L’ordinanza 1° febbraio 2018 n. 2536 della VI sezione della Corte di Cassazione (Pres. Iacobellis, Rel. Conti) si occupa di un accertamento fondato sulle indagini bancarie nel quale erano state attratte alla base imponibile della società le movimentazioni sui conti di tutti i soci, sul presupposto che i movimenti non giustificati fossero in realtà maggiori redditi di provenienza dall’ente.
Tale accertamento veniva ritenuto fondato sia in primo che in secondo grado in quanto per i giudici locali la società non aveva offerto sufficienti giustificazioni sulle movimentazioni.

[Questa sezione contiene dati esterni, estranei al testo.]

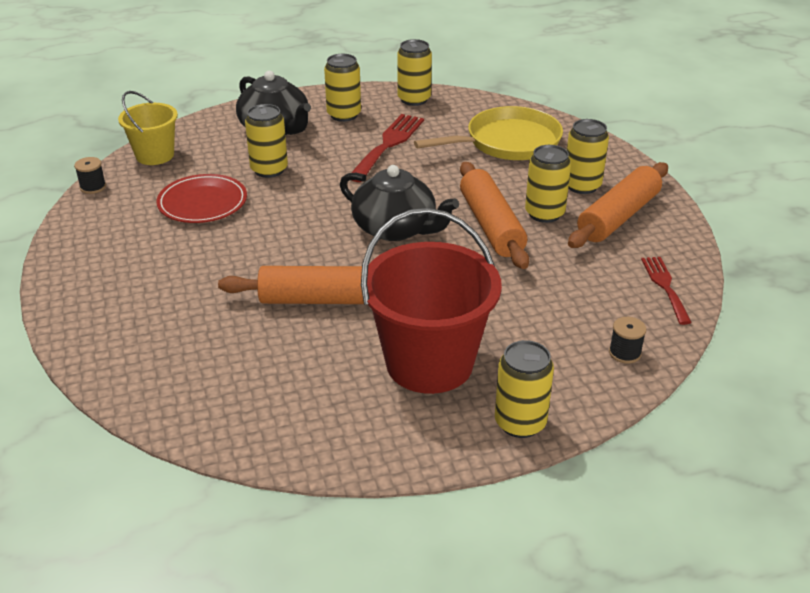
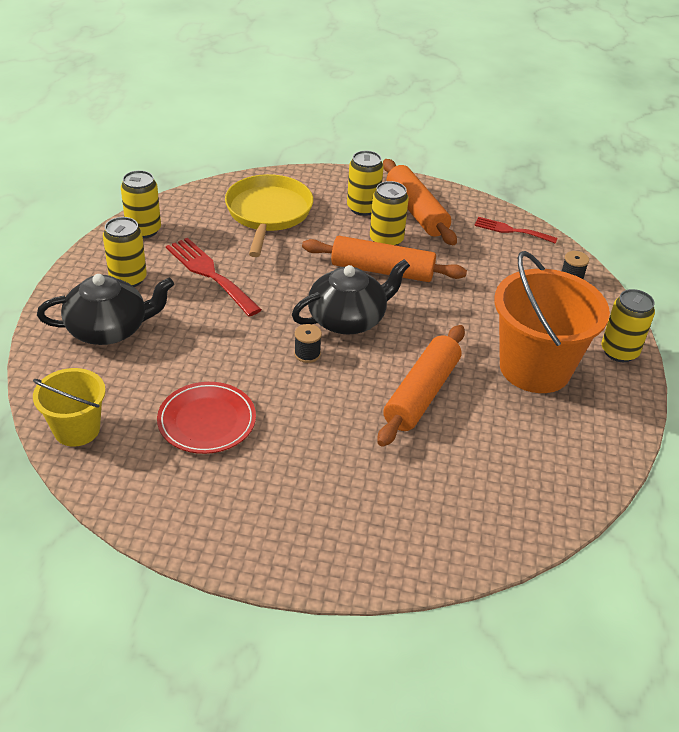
camera: 65 degrees left, 5 degrees up
(93, 187) = (99, 496): black spool -> black spool (307, 354)
(269, 170) = (185, 358): yellow can -> none
(429, 363) = (535, 368): red bucket -> orange bucket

La Corte ribalta le precedenti decisioni, ricordando in primo luogo che è vero che in sede di rettifica e di accertamento d’ufficio delle imposte sui redditi, l’utilizzazione dei dati risultanti dalle copie dei conti correnti bancari acquisiti dagli istituti di credito non può ritenersi limitata, in caso di società di capitali, ai conti formalmente intestati all’ente, ma riguarda anche quelli intestati ai soci, agli amministratori o ai procuratori generali. Tale principio si applica però solo “allorché risulti provata dall’Amministrazione finanziaria, anche tramite presunzioni, la natura fittizia dell’intestazione o, comunque, la sostanziale riferibilità all’ente dei conti medesimi o di alcuni loro singoli dati, senza necessità di provare altresì che tutte le movimentazioni di tali rapporti rispecchino operazioni aziendali, atteso che, ai sensi dell’art. 32 del d.P.R. n. 600 cit., incombe sulla società contribuente dimostrarne l’estraneità alla propria attività di impresa -Cass. n. 8112/2016, Cass. n. 16575 /2013, Cass. n. 13391/2003-“.
Quindi occorre che la prova del collegamento alla società sia fornita in questi casi dall’Ufficio che effettua l’accertamento e non dal contribuente che, trattandosi di movimenti personali e familiari, può legittimamente non tenerne memoria, trovandosi così, in situazioni di coinvolgimento di tali conti in un’indagine a carico dell’ente, a dover fornire una prova che rischia di divenire diabolica.